The 9-11 Commission’s principal recommendation for intelligence reform is to do for the intel community what the Goldwater-Nichols began for the Defense Department: institutional reform to require “jointness” in operational strategy and tactics. ( See pages 407-411) This is the approach I recommended back in February.
Our armed services work together now in what we call “network-centric” warfare. Every service is integrated from top to bottom with the others, using every asset together to its best advantage. Jointness for intelligence requires not only the sharing of information; it requires cooperation at every level to use the assets of each agency to the best combined advantage. In order for this to happen — whether it’s done by replacing the Director of Central Intelligence with a new National Intelligence Director or by some other mechanism — the new leader of our intelligence community has to be someone who is steeped in the Defense Department approach and can shake the intel trees to make this happen. That means neither a Congressman nor an old DoD hand is the right person to do it. Sources tell me that John Lehman isn’t on the short list for the DCI job.
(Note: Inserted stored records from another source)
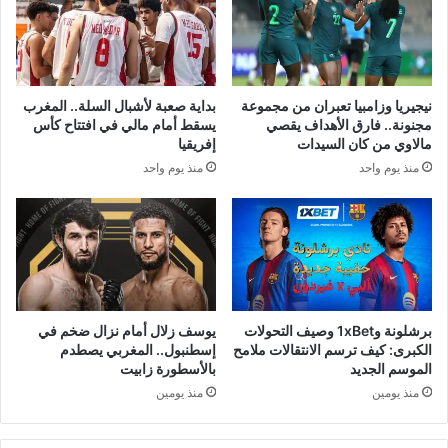
نيجيريا وزامبيا تعبران من مجموعة
بداية صعبة لأشبال السلة.. المغرب
مجنونة.. فارق الأهداف يقصي
يسقط أمام مالي في افتتاح كأس
مالاوي من كان السيدات
إفريقيا
منذ يوم واحد
منذ يوم واحد
برشلونة و1xBet وصيف التحولات
يوسف زلال أمام نزال ضخم في
الكبرى: كيف ترسم الانتقالات ملامح
إسطنبول.. المغربي يصطدم
الموسم الجديد
بالأسطورة زابيت
منذ يومين
منذ يومين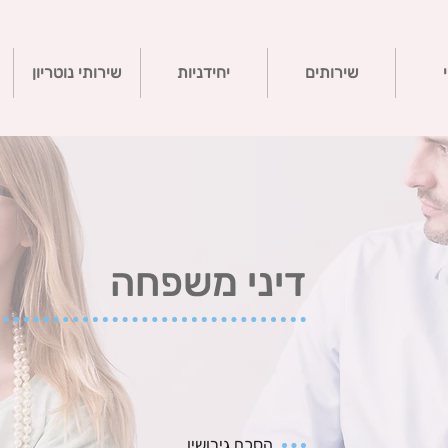
שירותים
יחידניות
שירותי נוטריון
דיני משפחה
הסכם גירושין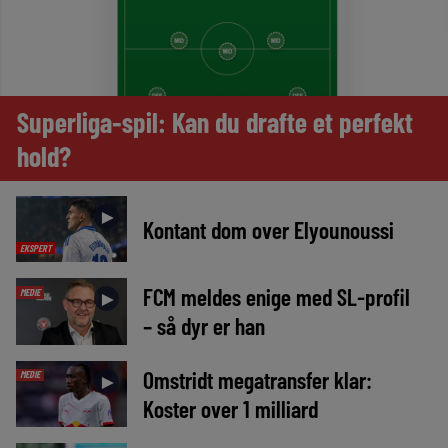
Superliga-spil: Kan du drafte et perfekt
hold?
►
Kontant dom over Elyounoussi
EKSPERT
FCM meldes enige med SL-profil
MEDIE
►
– så dyr er han
Omstridt megatransfer klar:
MEDIE
►
Koster over 1 milliard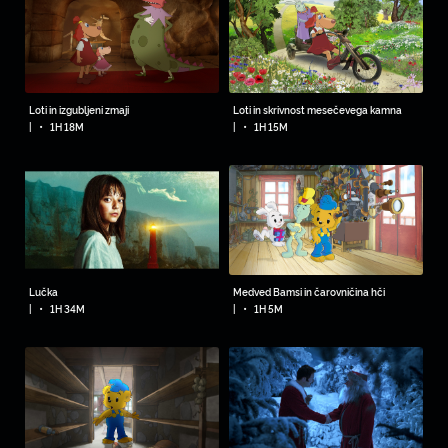
Loti in izgubljeni zmaji
Loti in skrivnost mesečevega kamna
•
•
|
1H 18M
|
1H 15M
Lučka
Medved Bamsi in čarovničina hči
•
•
|
1H 34M
|
1H 5M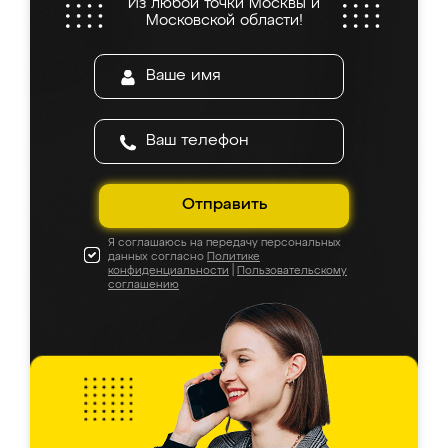
Из любой точки Москвы и
Московской области!
Отправить
Я соглашаюсь на передачу персональных
данных согласно
Политике
конфиденциальности
|
Пользовательскому
соглашению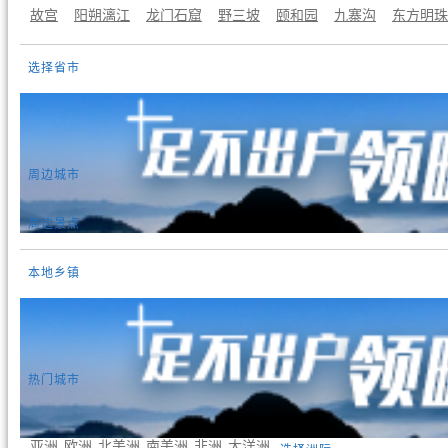
故宫
阳朔漓江
龙门石窟
野三坡
颐和园
九寨沟
东方明珠
选择省市
周边城市
周边景点
本地乡镇
热门城市
曼谷
东京
首尔
吉隆坡
新加坡
巴黎
罗马
伦敦
雅典
斯
圣地亚哥
利马
基多
悉尼
墨尔本
惠灵顿
奥克兰
亚洲
欧洲
北美洲
南美洲
非洲
大洋洲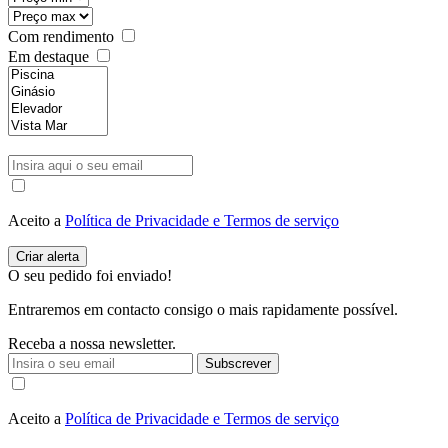
Com rendimento
Em destaque
Aceito a
Política de Privacidade e Termos de serviço
O seu pedido foi enviado!
Entraremos em contacto consigo o mais rapidamente possível.
Receba a nossa newsletter.
Subscrever
Aceito a
Política de Privacidade e Termos de serviço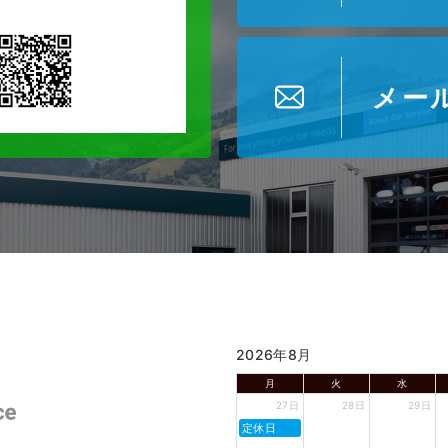
メー
2026年8月
月
火
水
27日
28日
29日
定休日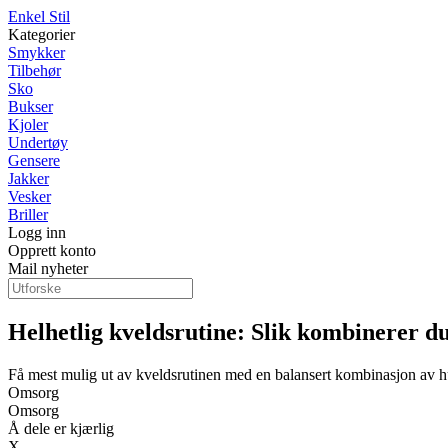
Enkel Stil
Kategorier
Smykker
Tilbehør
Sko
Bukser
Kjoler
Undertøy
Gensere
Jakker
Vesker
Briller
Logg inn
Opprett konto
Mail nyheter
Helhetlig kveldsrutine: Slik kombinerer du 
Få mest mulig ut av kveldsrutinen med en balansert kombinasjon av hu
Omsorg
Omsorg
Å dele er kjærlig
X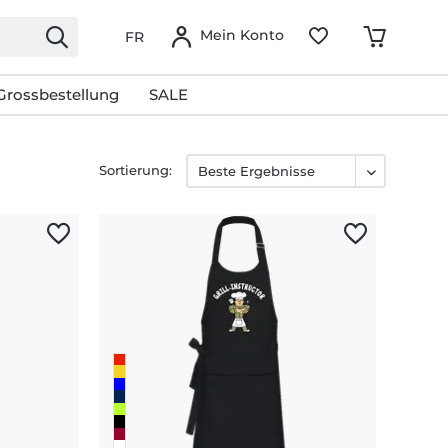
Mein Konto
FR
Grossbestellung
SALE
Sortierung: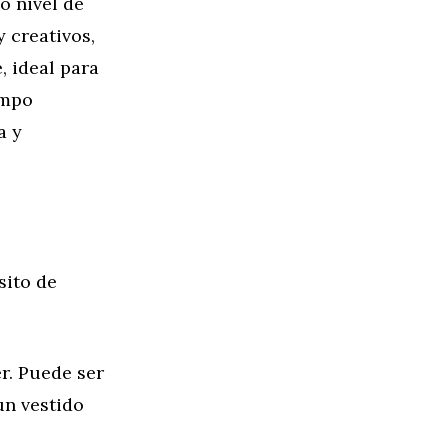
o nivel de
 creativos,
, ideal para
empo
a y
sito de
r. Puede ser
un vestido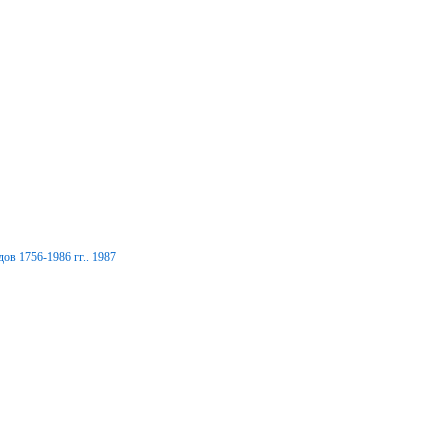
ов 1756-1986 гг.. 1987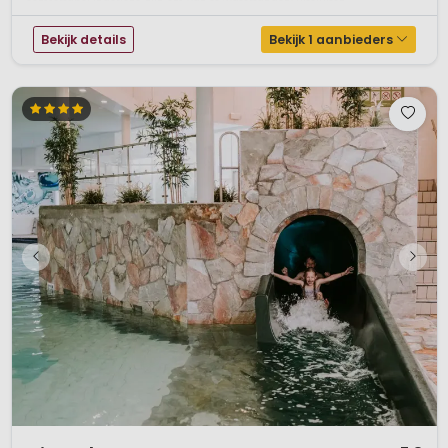
comfortabel ingericht, zijn om van te watertanden: uitsluiten...
Bekijk details
Bekijk 1 aanbieders
1 / 12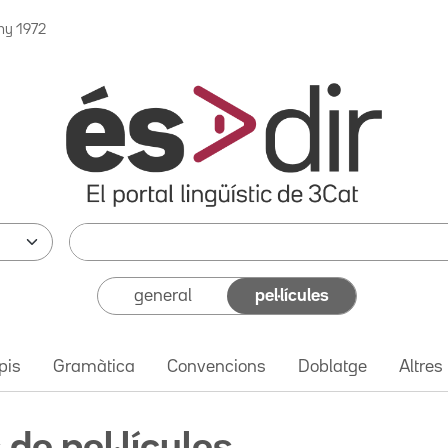
ny 1972
general
pel·lícules
pis
Gramàtica
Convencions
Doblatge
Altres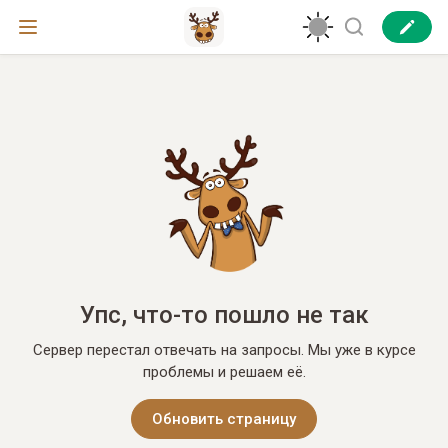
Упс, что-то пошло не так
Сервер перестал отвечать на запросы. Мы уже в курсе
проблемы и решаем её.
Обновить страницу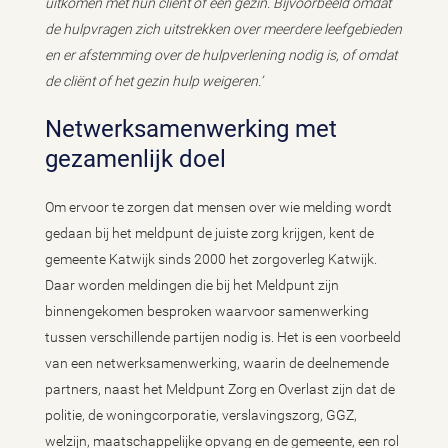
uitkomen met hun cliënt of een gezin. Bijvoorbeeld omdat
de hulpvragen zich uitstrekken over meerdere leefgebieden
en er afstemming over de hulpverlening nodig is, of omdat
de cliënt of het gezin hulp weigeren.’
Netwerksamenwerking met
gezamenlijk doel
Om ervoor te zorgen dat mensen over wie melding wordt
gedaan bij het meldpunt de juiste zorg krijgen, kent de
gemeente Katwijk sinds 2000 het zorgoverleg Katwijk.
Daar worden meldingen die bij het Meldpunt zijn
binnengekomen besproken waarvoor samenwerking
tussen verschillende partijen nodig is. Het is een voorbeeld
van een netwerksamenwerking, waarin de deelnemende
partners, naast het Meldpunt Zorg en Overlast zijn dat de
politie, de woningcorporatie, verslavingszorg, GGZ,
welzijn, maatschappelijke opvang en de gemeente, een rol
Goldwater-Nichols was enacted more than a decade ago, and really only took effect operationally in the 1991 Gulf War. Whoever is put in the DCI or “NID” job needs to be someone who is a true believer in “jointness”. To achieve it, they will need to be given much more and different statutory authority than any of the intel agencies’ heads now have. And while this needs to be done, and report after report comes in, Congress is headed off to vacation. Isn’t this urgent enough for them to hang around a while?